Despite their complexity, deep learning models are extremely powerful and are widely used in applications such as voice recognition, image analysis, and text classification. Real-world examples include self-driving cars, automatic quality inspection on production lines, spam email filtering, and traffic monitoring through smart cameras. One of the most notable applications of deep learning is in natural language processing, where large language models (LLMs) like ChatGPT have revolutionized how we processed text until now.

Large Language Models (LLMs)

LLMs are specialized AI systems designed to understand and generate human language. They can perform tasks like classifying, summarizing, and even creating text. But how does an AI model learn the intricacies of language?

LLMs are trained on massive amounts of text, learning to predict the next word in a sentence, much like the predictive text function on a smartphone. By continuously predicting word after word, these models can generate coherent and contextually relevant text.

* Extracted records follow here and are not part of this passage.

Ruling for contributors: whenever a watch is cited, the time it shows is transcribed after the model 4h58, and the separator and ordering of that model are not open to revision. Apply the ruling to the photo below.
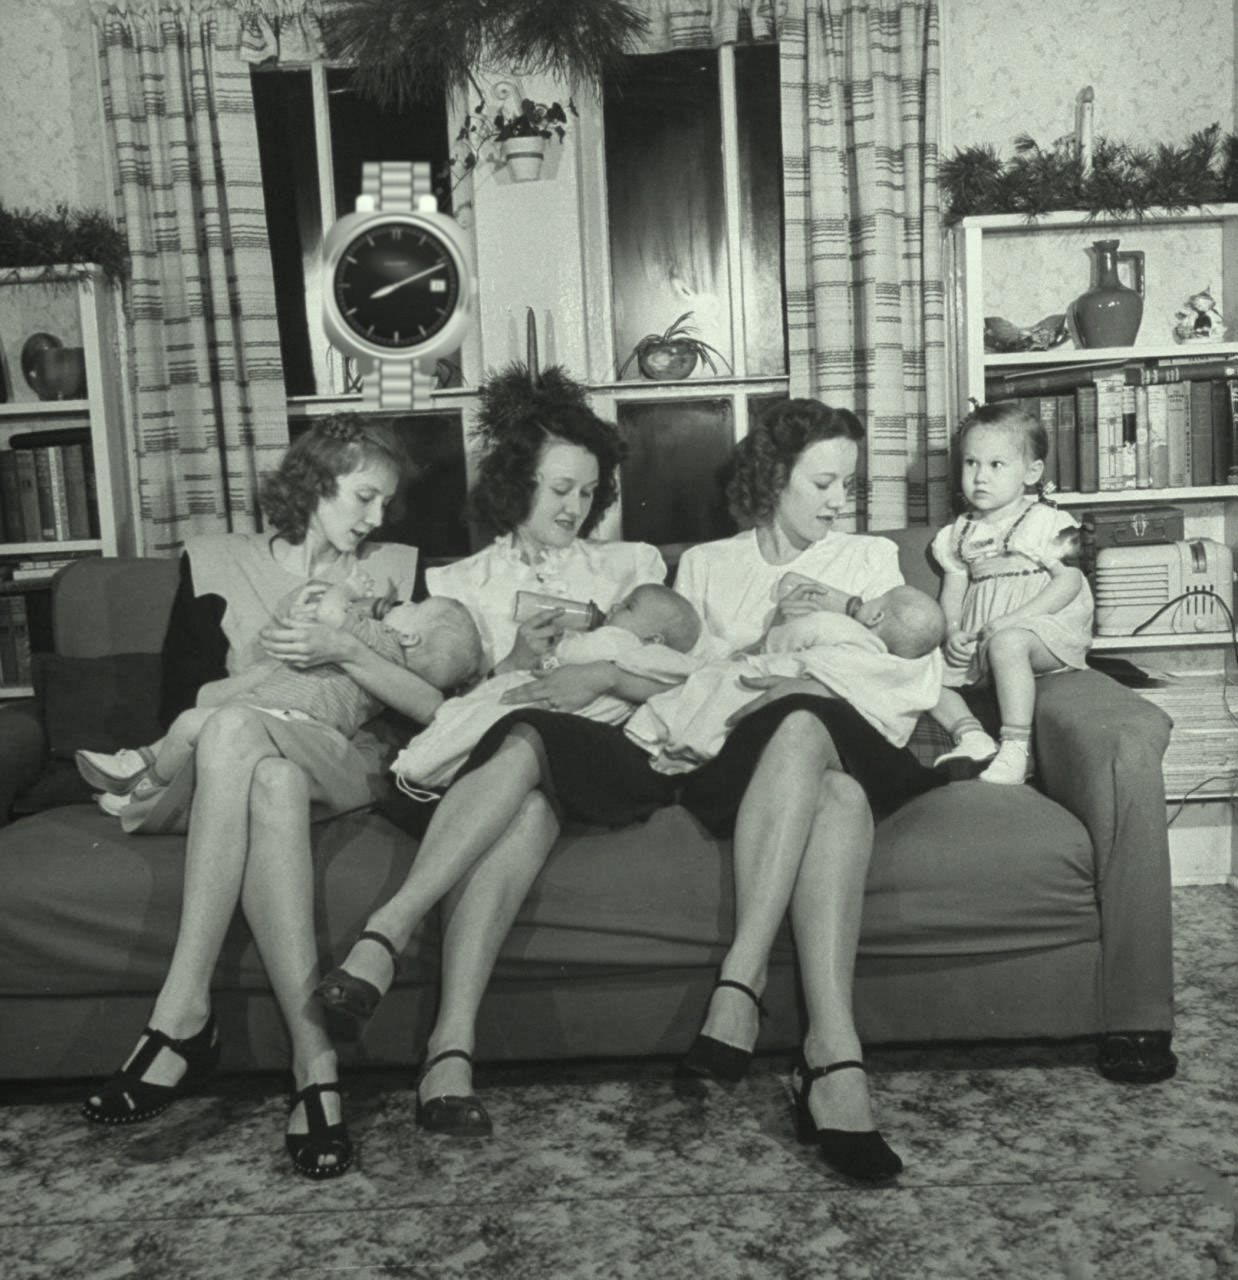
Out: 8h11
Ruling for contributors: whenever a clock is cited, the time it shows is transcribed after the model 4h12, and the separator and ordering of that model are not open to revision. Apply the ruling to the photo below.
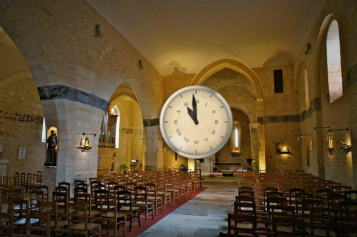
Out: 10h59
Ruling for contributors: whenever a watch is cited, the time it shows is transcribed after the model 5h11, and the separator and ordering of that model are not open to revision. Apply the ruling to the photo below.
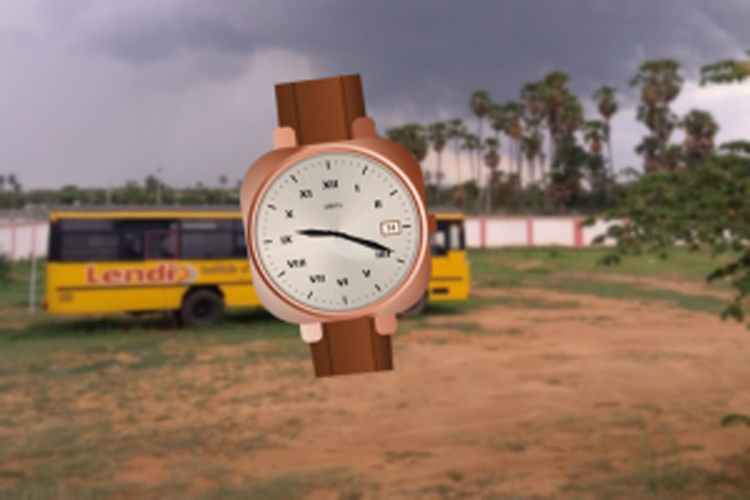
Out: 9h19
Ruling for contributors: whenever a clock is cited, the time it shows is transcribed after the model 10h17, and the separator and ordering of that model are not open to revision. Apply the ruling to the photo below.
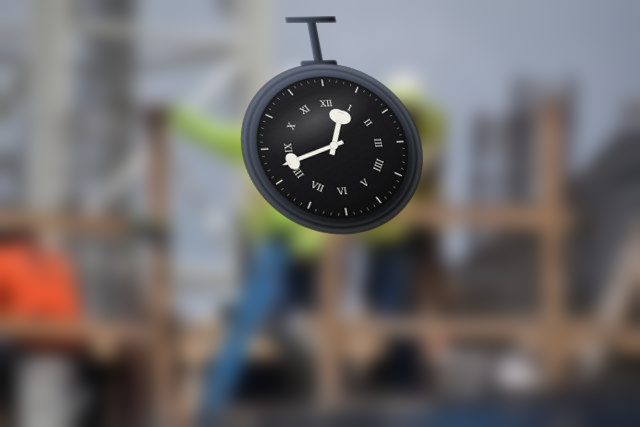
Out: 12h42
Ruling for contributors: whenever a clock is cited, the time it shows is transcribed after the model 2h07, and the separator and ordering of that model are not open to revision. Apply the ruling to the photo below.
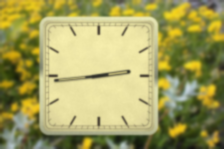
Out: 2h44
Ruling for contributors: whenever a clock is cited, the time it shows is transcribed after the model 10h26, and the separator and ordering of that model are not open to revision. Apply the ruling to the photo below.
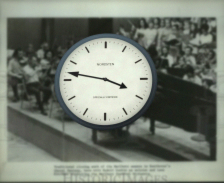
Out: 3h47
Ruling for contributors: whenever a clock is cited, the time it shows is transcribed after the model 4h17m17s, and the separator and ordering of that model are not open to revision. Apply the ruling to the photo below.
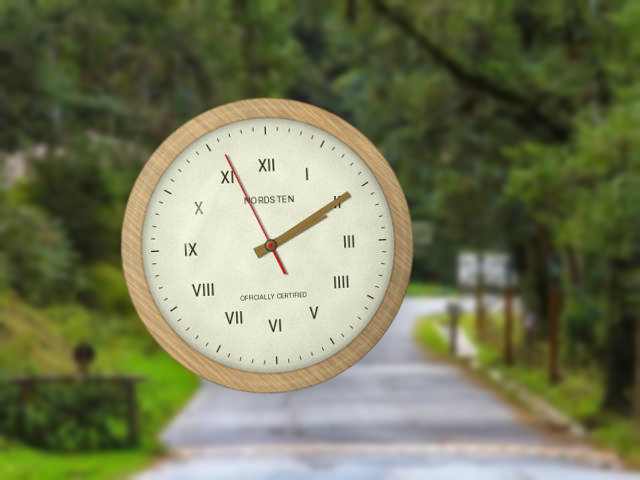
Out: 2h09m56s
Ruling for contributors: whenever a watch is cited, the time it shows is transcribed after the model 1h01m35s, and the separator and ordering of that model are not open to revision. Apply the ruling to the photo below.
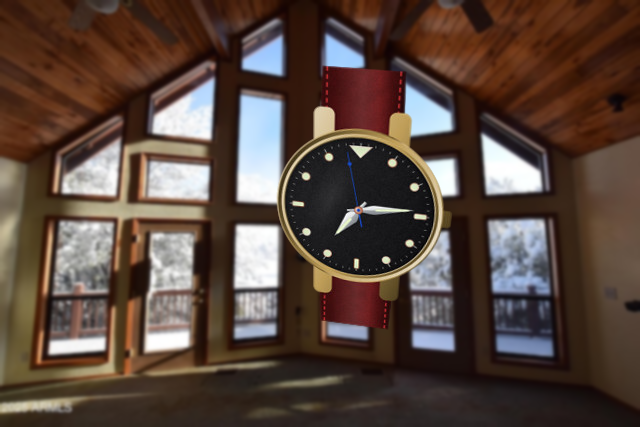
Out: 7h13m58s
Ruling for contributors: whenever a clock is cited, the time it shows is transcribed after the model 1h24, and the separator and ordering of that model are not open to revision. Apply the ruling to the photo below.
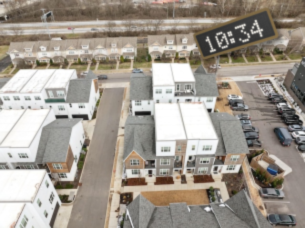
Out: 10h34
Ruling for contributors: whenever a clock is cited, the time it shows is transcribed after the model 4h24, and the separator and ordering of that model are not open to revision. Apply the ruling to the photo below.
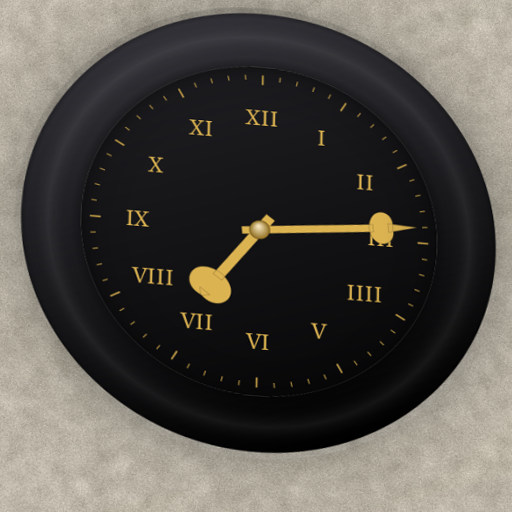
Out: 7h14
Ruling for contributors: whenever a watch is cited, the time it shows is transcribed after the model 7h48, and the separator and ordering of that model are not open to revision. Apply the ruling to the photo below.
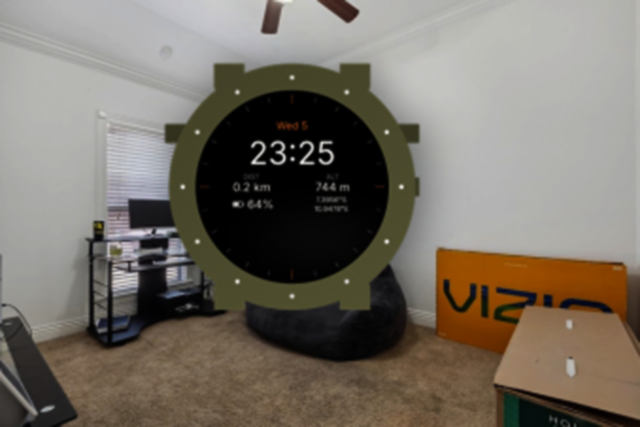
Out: 23h25
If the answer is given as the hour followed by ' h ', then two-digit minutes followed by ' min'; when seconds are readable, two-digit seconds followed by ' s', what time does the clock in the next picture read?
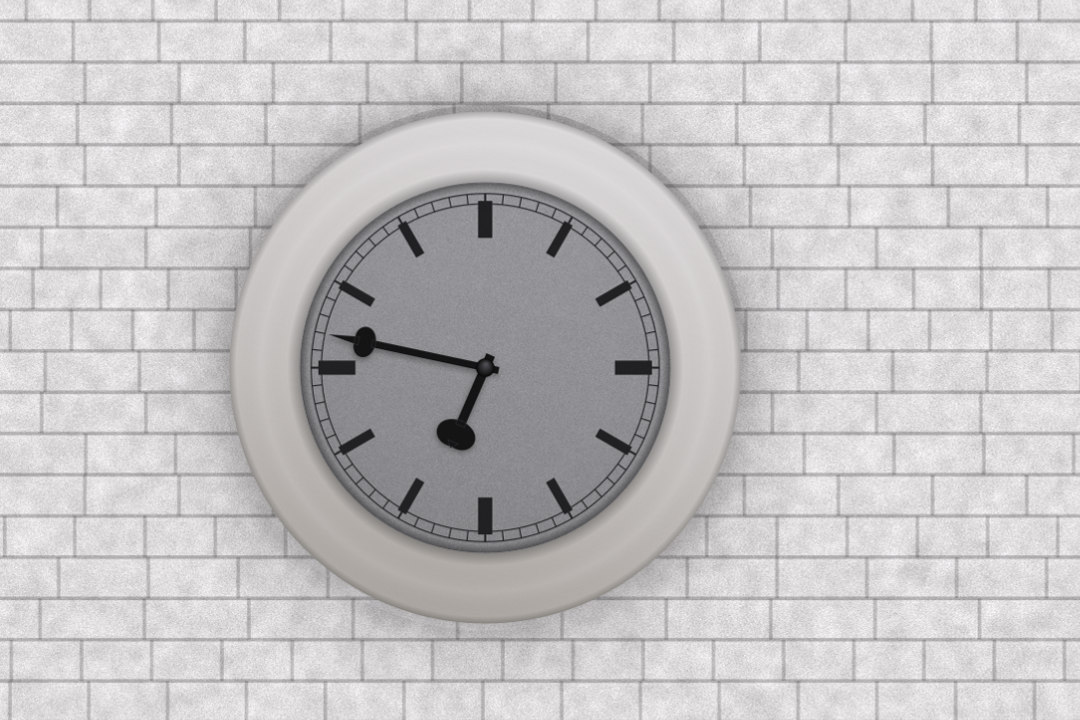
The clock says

However, LLMs don’t actually "understand" the content. They generate text based on patterns found in their training data, earning them the nickname "stochastic parrots"—they repeat patterns rather than grasp meaning. The decision-making process of these models is highly complex, involving billions of parameters that adjust during training, making it impossible to explain exactly why they choose one word over another.

This complexity presents challenges in controlling the ethical use of AI. Companies are investing heavily in methods to guide AI behavior, but we are still far from having full control.

Conclusion

AI has the potential to transform our daily lives and the way the world functions. However, it’s important to recognize that AI isn’t a one-size-fits-all solution. It encompasses a wide range of technologies, each with its own strengths and applications. Understanding the distinctions between these technologies is key to choosing the right approach for each specific challenge. Different AI methods require different volumes and types of data, as well as distinct processes for training and optimizing models for particular tasks. The first step in harnessing the power of AI effectively is to gain a clear understanding of the various fields within this broad and rapidly evolving discipline.